Parents may have been skeptical about the idea of their kids sitting down to take what, in effect, was a 90-minute math exam, complete with answer bubbles carefully filled in with no. 2 pencils, especially because this is something they had not been asked to do thus far at TNCS. But, perhaps surprisingly, the students not only handled it without issue, but actually enjoyed it, more importantly, which was the primary goal. It’s easy to speculate on why—it’s a competition—a game—not an anxiety-inducing test, and kids brought lots of positivity to the experience. The challenge is itself motivating, in the same way sports can be for the physical body. Participation, moreover, is optional.
They also received a T-shirt, a pencil, a tattoo, and a certificate of participation for joining in, so those inducements may be responsible for some of the joie de math.  Another reason, explained Ms. Lawner, “is that children all over the world were participating, so our students felt very special to be a part of this. Mathematics is done all over the world, and Math Kangaroo wants to make students aware of that connection and prepare them for that global challenge.”
One thing that is important to bear in mind about this kind of endeavor is that the score, seemingly paradoxically, is largely beside the point. Because the exam is intended to challenge, many students might not score even above 50%, but, said Ms. Lawner, “the value was that students had the opportunity to step out of the curriculum and face new problems, and they got excited about math. Parents and teachers also got excited and participated. I think the experience elevated the students’ interest in mathematics and awareness of mathematics as an international activity—great benefits, to be sure.”
The primary goals of fun and engagement were achieved, if how excited students were both before and after the event are any indication. Some parents even report being given math tests of their children’s devising. Nevertheless, it might seem counterintuitive for a school that does not adopt standardized tests to go in for this kind of math exam. “The baggage that goes along with the word ‘test’ is a lot,” said Ms. Lawner, “when what we’re really trying to do is give students a period of challenge. It’s not so much a test on material that they’ve learned and are supposed to regurgitate as an experience with challenging problems and what they can do with them.” Another kind of “score,” in other words. “How hard they worked was so impressive,” said Ms. Lawner who was on hand to help out during exam administration. “They used all their time and were so determined to do this thing.”
IMG_1440 1
Even so, students who do score well will be rewarded with prizes. There are medals for the top three students in the country, and ribbons for the top three in the state. Other prizes include books, games, gift cards, and toys. Students who demonstrate high achievement over multiple years are eligible for college grants.

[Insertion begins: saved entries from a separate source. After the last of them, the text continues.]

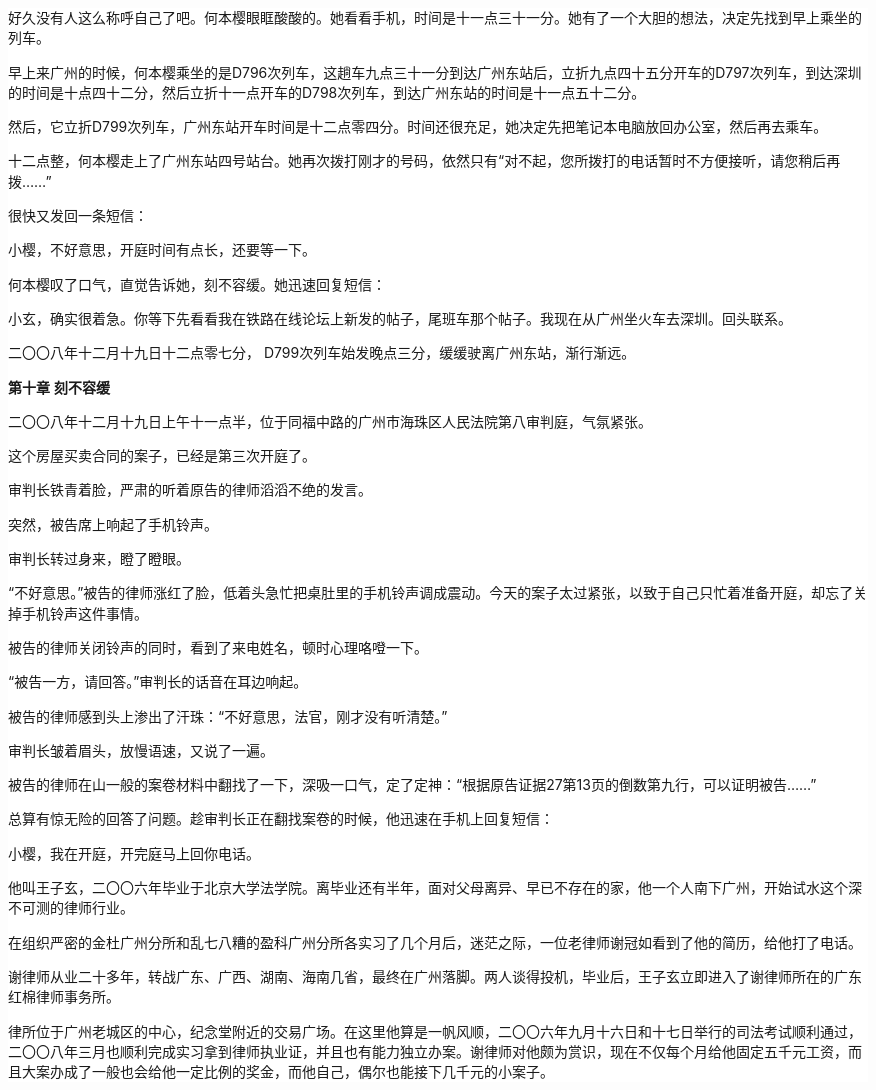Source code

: 好久没有人这么称呼自己了吧。何本樱眼眶酸酸的。她看看手机，时间是十一点三十一分。她有了一个大胆的想法，决定先找到早上乘坐的列车。  
  
早上来广州的时候，何本樱乘坐的是D796次列车，这趟车九点三十一分到达广州东站后，立折九点四十五分开车的D797次列车，到达深圳的时间是十点四十二分，然后立折十一点开车的D798次列车，到达广州东站的时间是十一点五十二分。  
  
然后，它立折D799次列车，广州东站开车时间是十二点零四分。时间还很充足，她决定先把笔记本电脑放回办公室，然后再去乘车。  
  
十二点整，何本樱走上了广州东站四号站台。她再次拨打刚才的号码，依然只有“对不起，您所拨打的电话暂时不方便接听，请您稍后再拨……”  
  
很快又发回一条短信：  
  
小樱，不好意思，开庭时间有点长，还要等一下。  
  
何本樱叹了口气，直觉告诉她，刻不容缓。她迅速回复短信：  
  
小玄，确实很着急。你等下先看看我在铁路在线论坛上新发的帖子，尾班车那个帖子。我现在从广州坐火车去深圳。回头联系。  
  
二〇〇八年十二月十九日十二点零七分， D799次列车始发晚点三分，缓缓驶离广州东站，渐行渐远。  
  
  

**第十章** **刻不容缓**  

  
  
二〇〇八年十二月十九日上午十一点半，位于同福中路的广州市海珠区人民法院第八审判庭，气氛紧张。  
  
这个房屋买卖合同的案子，已经是第三次开庭了。  
  
审判长铁青着脸，严肃的听着原告的律师滔滔不绝的发言。  
  
突然，被告席上响起了手机铃声。  
  
审判长转过身来，瞪了瞪眼。  
  
“不好意思。”被告的律师涨红了脸，低着头急忙把桌肚里的手机铃声调成震动。今天的案子太过紧张，以致于自己只忙着准备开庭，却忘了关掉手机铃声这件事情。  
  
被告的律师关闭铃声的同时，看到了来电姓名，顿时心理咯噔一下。  
  
“被告一方，请回答。”审判长的话音在耳边响起。  
  
被告的律师感到头上渗出了汗珠：“不好意思，法官，刚才没有听清楚。”  
  
审判长皱着眉头，放慢语速，又说了一遍。  
  
被告的律师在山一般的案卷材料中翻找了一下，深吸一口气，定了定神：“根据原告证据27第13页的倒数第九行，可以证明被告……”  
  
总算有惊无险的回答了问题。趁审判长正在翻找案卷的时候，他迅速在手机上回复短信：  
  
小樱，我在开庭，开完庭马上回你电话。  
  
他叫王子玄，二〇〇六年毕业于北京大学法学院。离毕业还有半年，面对父母离异、早已不存在的家，他一个人南下广州，开始试水这个深不可测的律师行业。  
  
在组织严密的金杜广州分所和乱七八糟的盈科广州分所各实习了几个月后，迷茫之际，一位老律师谢冠如看到了他的简历，给他打了电话。  
  
谢律师从业二十多年，转战广东、广西、湖南、海南几省，最终在广州落脚。两人谈得投机，毕业后，王子玄立即进入了谢律师所在的广东红棉律师事务所。  
  
律所位于广州老城区的中心，纪念堂附近的交易广场。在这里他算是一帆风顺，二〇〇六年九月十六日和十七日举行的司法考试顺利通过，二〇〇八年三月也顺利完成实习拿到律师执业证，并且也有能力独立办案。谢律师对他颇为赏识，现在不仅每个月给他固定五千元工资，而且大案办成了一般也会给他一定比例的奖金，而他自己，偶尔也能接下几千元的小案子。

The Future of Math Kangaroo at TNCS

Previous Maryland winners seem to cluster in Montgomery county—“It’s time for Baltimore to challenge that!” said Ms. Lawner. With the inaugural event being so well-received by TNCS students, next year, the hope is to offer two public sessions for non-TNCS students in addition to the in-school exam.
There’s so much talent in Baltimore, in our children, and I would just love for them to be encouraged to come show their stuff. Sometimes all children need is to be asked to participate. It might start somebody down a path that could lead to his or her life’s passion. I think it’s really important to encourage math, especially as students get older and the math gets harder. Our goal here is for students to get a really solid foundation in math so that later they’re able to make choices and that multiple future paths are open to them. A career in engineering, for example, requires a certain level of math skill. So, we always want to promote the possibility that you can do it—you can stare at a problem long enough, given the right tools, to find a creative solution.
Answers to Practice Questions
1. D) image005 2. E) 15 3. E) 9 4. A) 6 5. A) 0 6. D) B) is false.